Forrest Yao, vice president of Tencent told CGTN that the bigger population, the bigger the data generated. In AI applications, "China is not weaker than the U.S., and is maybe even better," he noted.
What we know is that China has the world’s largest population, but what we may not know is China also has the world’s most open-minded attitudes towards AI.
Hua Xiansheng, vice president of Alibaba said, "China is moving very fast in developing various AI applications. In China, people are very open-minded toward AI and are willing to try new things. This is a very good attitude. So I think that’s why the AI industry is so vibrant in China."
In the meantime, there is a growing concern in the U.S. that China’s progress in AI could pose a threat to America’s decades-long supremacy in technology.
This fear has been expressed in the Trump administration's rising trade conflicts with China over intellectual property and in visa restrictions that have targeted Chinese students studying cutting-edge technologies in the U.S..
Some have called AI development in both countries a new kind of arms race.
But Tim Bajarin, president of Creative Strategies, argued that though China’s achievement in AI should be recognized, it should not be exaggerated.
"I agree that data is important, but the power to manage and create the data is equally important.

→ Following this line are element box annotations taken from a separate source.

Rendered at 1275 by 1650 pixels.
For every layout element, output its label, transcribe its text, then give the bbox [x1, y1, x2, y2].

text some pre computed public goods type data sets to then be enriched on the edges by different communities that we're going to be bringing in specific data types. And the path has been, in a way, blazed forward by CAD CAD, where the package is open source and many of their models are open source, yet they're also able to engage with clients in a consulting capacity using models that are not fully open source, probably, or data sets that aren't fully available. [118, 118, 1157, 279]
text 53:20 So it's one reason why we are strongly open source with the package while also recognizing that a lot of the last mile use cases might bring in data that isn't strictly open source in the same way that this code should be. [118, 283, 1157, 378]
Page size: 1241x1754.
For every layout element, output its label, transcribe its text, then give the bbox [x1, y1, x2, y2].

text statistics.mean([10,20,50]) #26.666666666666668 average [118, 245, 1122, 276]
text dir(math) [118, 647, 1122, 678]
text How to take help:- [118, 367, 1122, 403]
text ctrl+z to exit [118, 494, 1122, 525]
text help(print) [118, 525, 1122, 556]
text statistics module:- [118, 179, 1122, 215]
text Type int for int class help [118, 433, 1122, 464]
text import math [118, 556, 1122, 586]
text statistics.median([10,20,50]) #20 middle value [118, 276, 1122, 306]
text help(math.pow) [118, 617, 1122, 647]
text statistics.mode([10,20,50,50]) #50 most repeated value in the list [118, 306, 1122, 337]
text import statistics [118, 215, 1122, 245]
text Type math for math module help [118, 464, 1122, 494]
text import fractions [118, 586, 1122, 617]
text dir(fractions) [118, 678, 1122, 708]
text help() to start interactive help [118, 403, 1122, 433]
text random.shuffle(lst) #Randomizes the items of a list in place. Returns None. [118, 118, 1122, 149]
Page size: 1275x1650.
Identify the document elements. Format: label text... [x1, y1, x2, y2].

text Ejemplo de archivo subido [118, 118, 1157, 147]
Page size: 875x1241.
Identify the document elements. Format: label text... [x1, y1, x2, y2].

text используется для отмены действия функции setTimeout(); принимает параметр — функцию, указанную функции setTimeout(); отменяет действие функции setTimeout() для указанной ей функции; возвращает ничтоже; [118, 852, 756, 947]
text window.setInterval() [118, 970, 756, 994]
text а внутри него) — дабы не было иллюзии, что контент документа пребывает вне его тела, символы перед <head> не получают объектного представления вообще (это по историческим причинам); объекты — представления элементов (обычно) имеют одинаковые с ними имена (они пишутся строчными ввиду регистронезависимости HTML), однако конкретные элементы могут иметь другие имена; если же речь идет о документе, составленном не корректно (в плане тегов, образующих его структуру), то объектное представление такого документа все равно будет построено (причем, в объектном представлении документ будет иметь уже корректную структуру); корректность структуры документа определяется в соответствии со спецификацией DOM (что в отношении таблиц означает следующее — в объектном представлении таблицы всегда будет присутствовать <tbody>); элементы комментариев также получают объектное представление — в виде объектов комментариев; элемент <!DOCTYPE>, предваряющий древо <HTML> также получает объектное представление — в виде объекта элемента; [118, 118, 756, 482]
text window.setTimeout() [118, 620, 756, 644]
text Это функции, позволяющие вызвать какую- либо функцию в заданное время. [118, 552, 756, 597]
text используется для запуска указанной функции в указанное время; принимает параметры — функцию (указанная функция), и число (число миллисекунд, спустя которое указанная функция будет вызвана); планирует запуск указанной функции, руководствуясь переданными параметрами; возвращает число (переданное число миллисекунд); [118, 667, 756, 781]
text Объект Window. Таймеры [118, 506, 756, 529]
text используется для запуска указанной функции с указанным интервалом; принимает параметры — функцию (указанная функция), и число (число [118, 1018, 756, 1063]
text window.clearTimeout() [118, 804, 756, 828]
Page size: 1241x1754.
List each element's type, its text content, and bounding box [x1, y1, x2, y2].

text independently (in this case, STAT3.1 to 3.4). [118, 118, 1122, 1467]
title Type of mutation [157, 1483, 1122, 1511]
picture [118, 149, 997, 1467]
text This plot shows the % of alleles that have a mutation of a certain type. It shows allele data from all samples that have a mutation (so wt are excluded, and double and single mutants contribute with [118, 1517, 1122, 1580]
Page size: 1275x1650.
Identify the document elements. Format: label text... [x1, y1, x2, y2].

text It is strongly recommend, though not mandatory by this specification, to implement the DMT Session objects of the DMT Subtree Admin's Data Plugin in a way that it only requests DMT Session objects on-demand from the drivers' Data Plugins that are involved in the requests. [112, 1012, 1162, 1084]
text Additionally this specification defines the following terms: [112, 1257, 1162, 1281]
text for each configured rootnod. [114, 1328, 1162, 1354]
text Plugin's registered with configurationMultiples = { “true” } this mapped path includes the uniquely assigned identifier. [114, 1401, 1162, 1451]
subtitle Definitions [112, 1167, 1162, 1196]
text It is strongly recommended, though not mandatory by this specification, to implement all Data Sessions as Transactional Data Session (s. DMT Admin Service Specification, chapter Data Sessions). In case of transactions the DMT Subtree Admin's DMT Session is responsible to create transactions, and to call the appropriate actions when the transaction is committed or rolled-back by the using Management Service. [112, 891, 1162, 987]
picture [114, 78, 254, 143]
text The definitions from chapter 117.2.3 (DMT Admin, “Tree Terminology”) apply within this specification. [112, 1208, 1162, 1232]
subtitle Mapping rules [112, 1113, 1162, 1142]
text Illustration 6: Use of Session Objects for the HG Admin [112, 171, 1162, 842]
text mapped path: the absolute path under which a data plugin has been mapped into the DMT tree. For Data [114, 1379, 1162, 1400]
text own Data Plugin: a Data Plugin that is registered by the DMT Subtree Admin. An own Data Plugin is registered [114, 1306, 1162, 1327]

So, for example, the most powerful semiconductors that are designed for AI are still fundamentally produced here by Nvidia, IBM, and Intel."
Chinese tech leaders also hold a similar view.
According to Forrest Yao, the U.S. is still leading ahead of China in terms of the talent structure in basic research.
The AI talent training system in the U.S. has a long history and has lots of subdivisions like mathematics, statistics, machine learning, data mining and robotics.
"But in China, we only started the training system several years ago."
Although Chinese President Xi Jinping has made AI one of the central pillars of the "Made in China 2025" plan, experts say AI development in China is still driven by private companies and universities rather than by government departments.